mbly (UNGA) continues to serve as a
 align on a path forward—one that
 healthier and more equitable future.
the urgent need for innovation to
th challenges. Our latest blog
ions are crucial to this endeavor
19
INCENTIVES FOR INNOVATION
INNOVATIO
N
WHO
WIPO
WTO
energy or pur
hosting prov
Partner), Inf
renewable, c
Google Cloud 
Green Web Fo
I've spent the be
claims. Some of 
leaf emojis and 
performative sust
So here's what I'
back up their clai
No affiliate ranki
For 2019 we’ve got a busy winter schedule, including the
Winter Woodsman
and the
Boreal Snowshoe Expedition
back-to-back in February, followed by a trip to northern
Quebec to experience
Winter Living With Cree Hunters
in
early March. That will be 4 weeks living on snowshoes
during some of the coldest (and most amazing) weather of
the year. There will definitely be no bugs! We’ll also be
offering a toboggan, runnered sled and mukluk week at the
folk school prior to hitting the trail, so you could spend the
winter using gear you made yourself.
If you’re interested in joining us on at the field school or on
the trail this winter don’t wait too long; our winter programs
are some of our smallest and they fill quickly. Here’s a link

_____

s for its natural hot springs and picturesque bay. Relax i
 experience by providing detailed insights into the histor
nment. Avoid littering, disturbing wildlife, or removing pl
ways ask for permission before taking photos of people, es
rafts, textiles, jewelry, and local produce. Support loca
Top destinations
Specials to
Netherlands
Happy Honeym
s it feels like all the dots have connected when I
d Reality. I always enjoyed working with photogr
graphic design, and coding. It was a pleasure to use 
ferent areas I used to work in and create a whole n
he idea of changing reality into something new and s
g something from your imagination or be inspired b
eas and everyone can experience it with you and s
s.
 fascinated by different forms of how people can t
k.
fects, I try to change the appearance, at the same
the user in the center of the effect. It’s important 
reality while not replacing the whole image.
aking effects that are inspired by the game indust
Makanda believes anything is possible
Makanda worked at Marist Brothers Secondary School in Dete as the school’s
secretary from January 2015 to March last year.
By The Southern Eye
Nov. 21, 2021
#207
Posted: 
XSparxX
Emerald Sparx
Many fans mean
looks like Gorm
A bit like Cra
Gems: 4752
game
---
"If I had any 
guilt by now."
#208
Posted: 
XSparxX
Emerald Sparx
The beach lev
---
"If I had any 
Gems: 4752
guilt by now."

_____

» INSTRUCTIONS FOR THE TASK:
Copy down every line of the material above that includes the string "people".

» TASK ANSWER:
ways ask for permission before taking photos of people, es
 fascinated by different forms of how people can t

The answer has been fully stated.